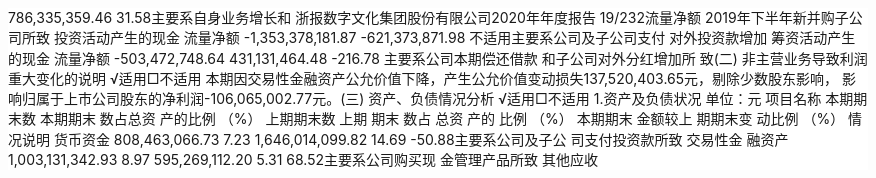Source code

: 786,335,359.46
31.58主要系自身业务增长和
浙报数字文化集团股份有限公司2020年年度报告
19/232流量净额
2019年下半年新并购子公
司所致
投资活动产生的现金
流量净额
-1,353,378,181.87
-621,373,871.98
不适用主要系公司及子公司支付
对外投资款增加
筹资活动产生的现金
流量净额
-503,472,748.64
431,131,464.48
-216.78
主要系公司本期偿还借款
和子公司对外分红增加所
致(二)
非主营业务导致利润重大变化的说明
√适用□不适用
本期因交易性金融资产公允价值下降，产生公允价值变动损失137,520,403.65元，剔除少数股东影响，
影响归属于上市公司股东的净利润-106,065,002.77元。(三)
资产、负债情况分析
√适用□不适用
1.资产及负债状况
单位：元
项目名称
本期期末数
本期期末
数占总资
产的比例
（%）
上期期末数
上期
期末
数占
总资
产的
比例
（%）
本期期末
金额较上
期期末变
动比例
（%）
情况说明
货币资金
808,463,066.73
7.23
1,646,014,099.82
14.69
-50.88主要系公司及子公
司支付投资款所致
交易性金
融资产
1,003,131,342.93
8.97
595,269,112.20
5.31
68.52主要系公司购买现
金管理产品所致
其他应收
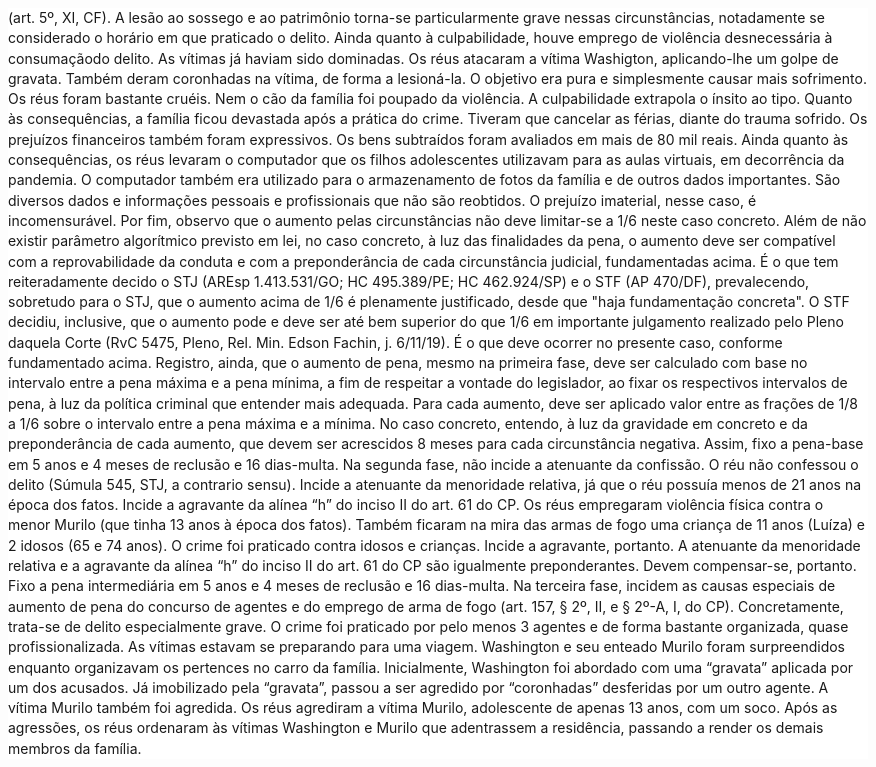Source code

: (art. 5º, XI, CF). A lesão ao sossego e ao patrimônio torna-se particularmente 
grave nessas circunstâncias, notadamente se considerado o horário em que praticado 
o delito.
Ainda quanto à culpabilidade, houve emprego de violência desnecessária à consumaçãodo delito. As vítimas já haviam sido dominadas. Os réus atacaram a vítima 
Washigton, aplicando-lhe um golpe de gravata. Também deram coronhadas na vítima, de
forma a lesioná-la. O objetivo era pura e simplesmente causar mais sofrimento. Os 
réus foram bastante cruéis. Nem o cão da família foi poupado da violência. A 
culpabilidade extrapola o ínsito ao tipo.
Quanto às consequências, a família ficou devastada após a prática do crime. Tiveram
que cancelar as férias, diante do trauma sofrido. Os prejuízos financeiros também 
foram expressivos. Os bens subtraídos foram avaliados em mais de 80 mil reais.
Ainda quanto às consequências, os réus levaram o computador que os filhos 
adolescentes utilizavam para as aulas virtuais, em decorrência da pandemia. O 
computador também era utilizado para o armazenamento de fotos da família e de 
outros dados importantes. São diversos dados e informações pessoais e profissionais
que não são reobtidos. O prejuízo imaterial, nesse caso, é  incomensurável.
Por fim, observo que o aumento pelas circunstâncias não deve limitar-se a 1/6 neste
caso concreto. Além de não existir parâmetro algorítmico previsto em lei, no caso 
concreto, à luz das finalidades da pena, o aumento deve ser compatível com a 
reprovabilidade da conduta e com a preponderância de cada circunstância judicial, 
fundamentadas acima. É o que tem reiteradamente decido o STJ (AREsp 1.413.531/GO; 
HC 495.389/PE; HC 462.924/SP) e o STF (AP 470/DF), prevalecendo, sobretudo para o 
STJ, que o aumento acima de 1/6 é plenamente justificado, desde que "haja 
fundamentação concreta".
O STF decidiu, inclusive, que o aumento pode e deve ser até bem superior do que 1/6
em importante julgamento realizado pelo Pleno daquela Corte (RvC 5475, Pleno, Rel. 
Min. Edson Fachin, j. 6/11/19). É o que deve ocorrer no presente caso, conforme 
fundamentado acima.
Registro, ainda, que o aumento de pena, mesmo na primeira fase, deve ser calculado 
com base no intervalo entre a pena máxima e a pena mínima, a fim de respeitar a 
vontade do legislador, ao fixar os respectivos intervalos de pena, à luz da 
política criminal que entender mais adequada.
Para cada aumento, deve ser aplicado valor entre as frações de 1/8 a 1/6 sobre o 
intervalo entre a pena máxima e a mínima. No caso concreto, entendo, à luz da 
gravidade em concreto e da preponderância de cada aumento, que devem ser acrescidos
8 meses para cada circunstância negativa.
Assim, fixo a pena-base em 5 anos e 4 meses de reclusão e 16 dias-multa.
Na segunda fase, não incide a atenuante da confissão. O réu não confessou o delito 
(Súmula 545, STJ, a contrario sensu).
Incide a atenuante da menoridade relativa, já que o réu possuía menos de 21 anos na
época dos fatos.
Incide a agravante da alínea “h” do inciso II do art. 61 do CP. Os réus empregaram 
violência física contra o menor Murilo (que tinha 13 anos à época dos fatos). 
Também ficaram na mira das armas de fogo uma criança de 11 anos (Luíza) e 2 idosos 
(65 e 74 anos). O crime foi praticado contra idosos e crianças. Incide a agravante,
portanto.
A atenuante da menoridade relativa e a agravante da alínea “h” do inciso II do art.
61 do CP são igualmente preponderantes. Devem compensar-se, portanto.
Fixo a pena intermediária em 5 anos e 4 meses de reclusão e 16 dias-multa.
Na terceira fase, incidem as causas especiais de aumento de pena do concurso de 
agentes e do emprego de arma de fogo (art. 157, § 2º, II, e § 2º-A, I, do CP).
Concretamente, trata-se de delito especialmente grave. O crime foi praticado por 
pelo menos 3 agentes e de forma bastante organizada, quase profissionalizada. As 
vítimas estavam se preparando para uma viagem. Washington e seu enteado Murilo 
foram surpreendidos enquanto organizavam os pertences no carro da família. 
Inicialmente, Washington foi abordado com uma “gravata” aplicada por um dos 
acusados. Já imobilizado pela “gravata”, passou a ser agredido por “coronhadas” 
desferidas por um outro agente. A vítima Murilo também foi agredida. Os réus 
agrediram a vítima Murilo, adolescente de apenas 13 anos, com um soco. Após as 
agressões, os réus ordenaram às vítimas Washington e Murilo que adentrassem a 
residência, passando a render os demais membros da família.
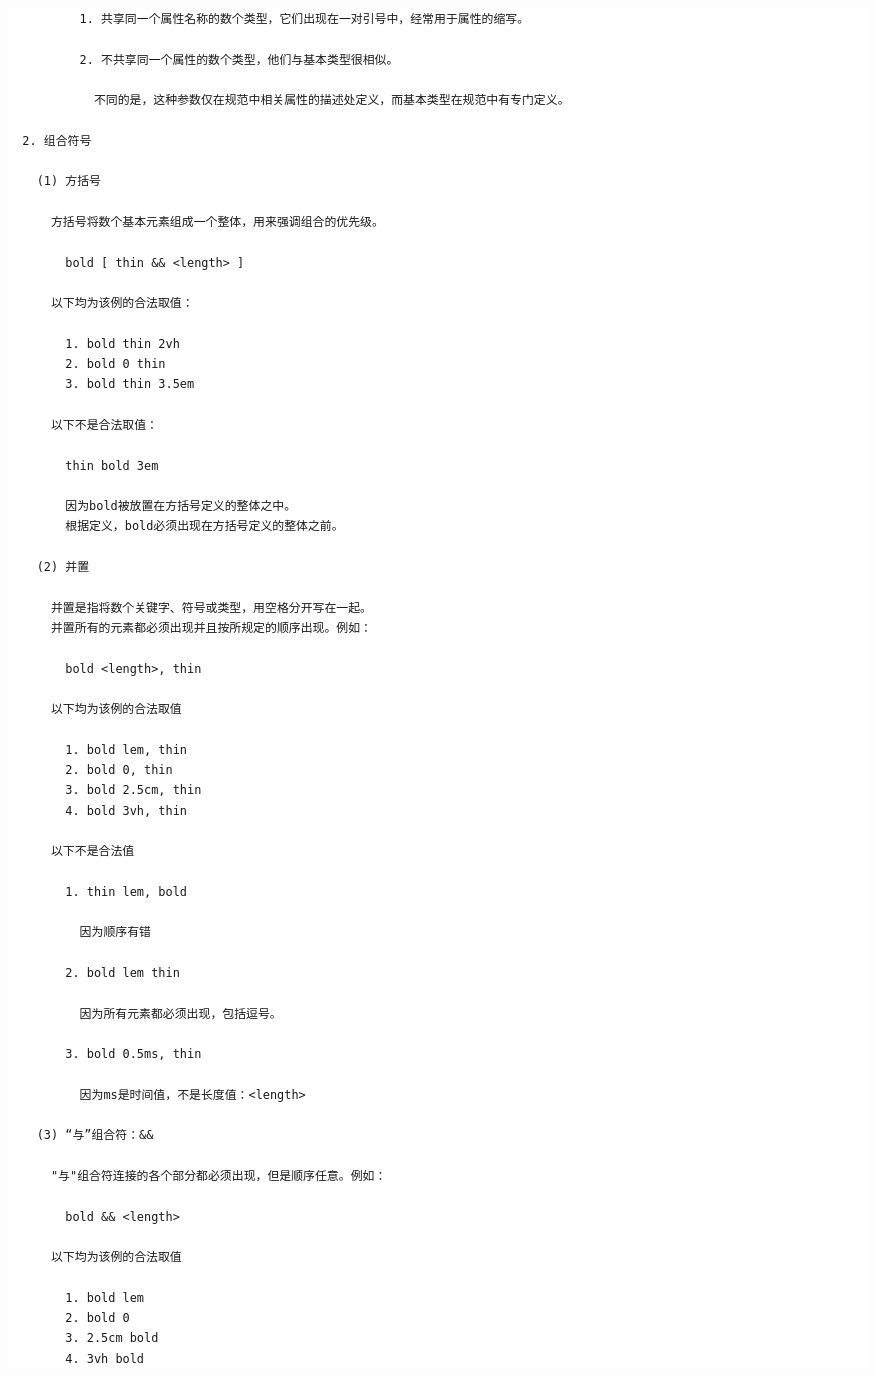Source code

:               1. 共享同一个属性名称的数个类型，它们出现在一对引号中，经常用于属性的缩写。
    
              2. 不共享同一个属性的数个类型，他们与基本类型很相似。
    
                不同的是，这种参数仅在规范中相关属性的描述处定义，而基本类型在规范中有专门定义。
    
      2. 组合符号
    
        (1) 方括号
    
          方括号将数个基本元素组成一个整体，用来强调组合的优先级。
    
            bold [ thin && <length> ]
    
          以下均为该例的合法取值：
    
            1. bold thin 2vh
            2. bold 0 thin
            3. bold thin 3.5em
    
          以下不是合法取值：
    
            thin bold 3em 
    
            因为bold被放置在方括号定义的整体之中。
            根据定义，bold必须出现在方括号定义的整体之前。
    
        (2) 并置
    
          并置是指将数个关键字、符号或类型，用空格分开写在一起。
          并置所有的元素都必须出现并且按所规定的顺序出现。例如：
    
            bold <length>, thin
    
          以下均为该例的合法取值
    
            1. bold lem, thin
            2. bold 0, thin
            3. bold 2.5cm, thin
            4. bold 3vh, thin
    
          以下不是合法值
    
            1. thin lem, bold 
              
              因为顺序有错
    
            2. bold lem thin 
            
              因为所有元素都必须出现，包括逗号。
    
            3. bold 0.5ms, thin 
    
              因为ms是时间值，不是长度值：<length>
    
        (3) “与”组合符：&&
    
          "与"组合符连接的各个部分都必须出现，但是顺序任意。例如：
    
            bold && <length>
    
          以下均为该例的合法取值
    
            1. bold lem
            2. bold 0
            3. 2.5cm bold
            4. 3vh bold
    
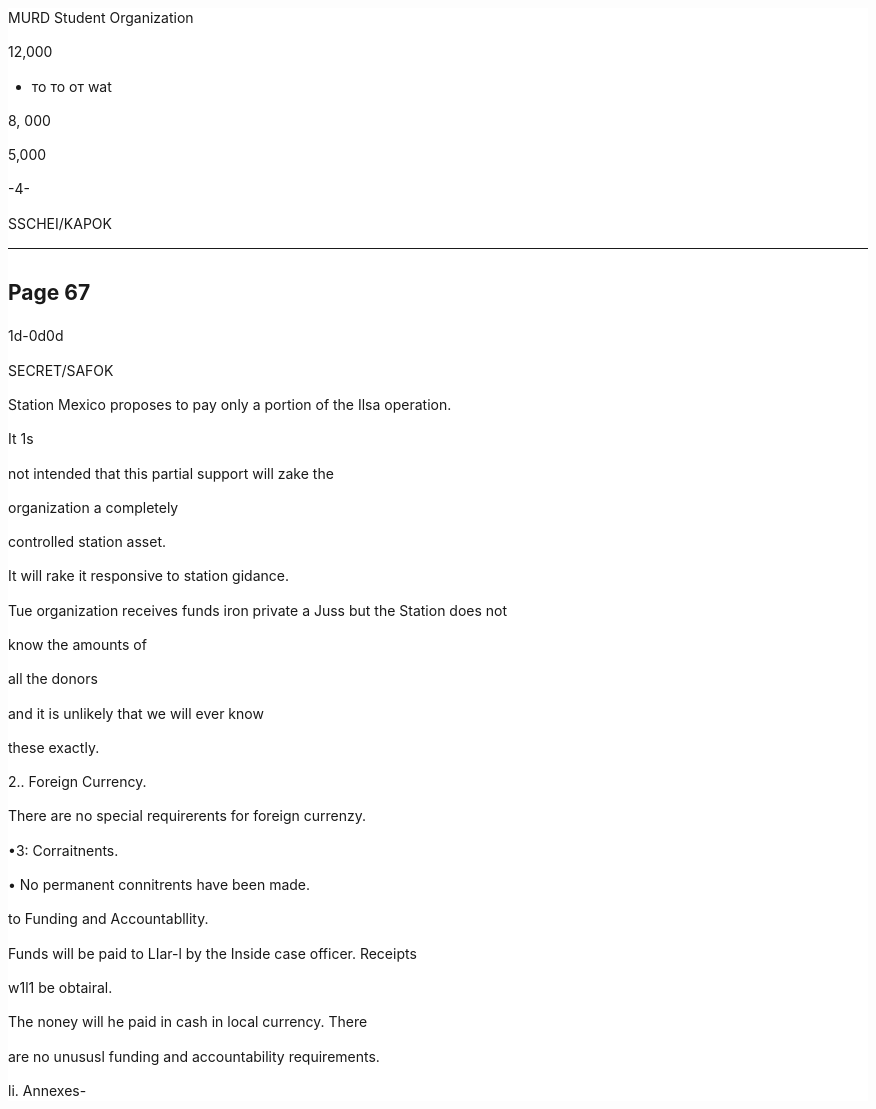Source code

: MURD Student Organization

12,000

- то то от wat

8, 000

5,000

-4-

SSCHEI/KAPOK

---

## Page 67

1d-0d0d

SECRET/SAFOK

Station Mexico proposes to pay only a portion of the Ilsa operation.

It 1s

not intended that this partial support will zake the

organization a completely

controlled station asset.

It will rake it responsive to station gidance.

Tue organization receives funds iron private a Juss but the Station does not

know the amounts of

all the donors

and it is unlikely that we will ever know

these exactly.

2.. Foreign Currency.

There are no special requirerents for foreign currenzy.

•3: Corraitnents.

• No permanent connitrents have been made.

to Funding and Accountabllity.

Funds will be paid to LIar-l by the Inside case officer. Receipts

w1l1 be obtairal.

The noney will he paid in cash in local currency. There

are no unususl funding and accountability requirements.

li. Annexes-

Directions for this task: Look above for the line with "31.58主要系自身业务增长和" and copy exactly from it through the line with "que cancelar as", both included. Omit the pictures.

Completed task:
31.58主要系自身业务增长和
浙报数字文化集团股份有限公司2020年年度报告
19/232流量净额
2019年下半年新并购子公
司所致
投资活动产生的现金
流量净额
-1,353,378,181.87
-621,373,871.98
不适用主要系公司及子公司支付
对外投资款增加
筹资活动产生的现金
流量净额
-503,472,748.64
431,131,464.48
-216.78
主要系公司本期偿还借款
和子公司对外分红增加所
致(二)
非主营业务导致利润重大变化的说明
√适用□不适用
本期因交易性金融资产公允价值下降，产生公允价值变动损失137,520,403.65元，剔除少数股东影响，
影响归属于上市公司股东的净利润-106,065,002.77元。(三)
资产、负债情况分析
√适用□不适用
1.资产及负债状况
单位：元
项目名称
本期期末数
本期期末
数占总资
产的比例
（%）
上期期末数
上期
期末
数占
总资
产的
比例
（%）
本期期末
金额较上
期期末变
动比例
（%）
情况说明
货币资金
808,463,066.73
7.23
1,646,014,099.82
14.69
-50.88主要系公司及子公
司支付投资款所致
交易性金
融资产
1,003,131,342.93
8.97
595,269,112.20
5.31
68.52主要系公司购买现
金管理产品所致
其他应收
Source code

: (art. 5º, XI, CF). A lesão ao sossego e ao patrimônio torna-se particularmente 
grave nessas circunstâncias, notadamente se considerado o horário em que praticado 
o delito.
Ainda quanto à culpabilidade, houve emprego de violência desnecessária à consumaçãodo delito. As vítimas já haviam sido dominadas. Os réus atacaram a vítima 
Washigton, aplicando-lhe um golpe de gravata. Também deram coronhadas na vítima, de
forma a lesioná-la. O objetivo era pura e simplesmente causar mais sofrimento. Os 
réus foram bastante cruéis. Nem o cão da família foi poupado da violência. A 
culpabilidade extrapola o ínsito ao tipo.
Quanto às consequências, a família ficou devastada após a prática do crime. Tiveram
que cancelar as férias, diante do trauma sofrido. Os prejuízos financeiros também 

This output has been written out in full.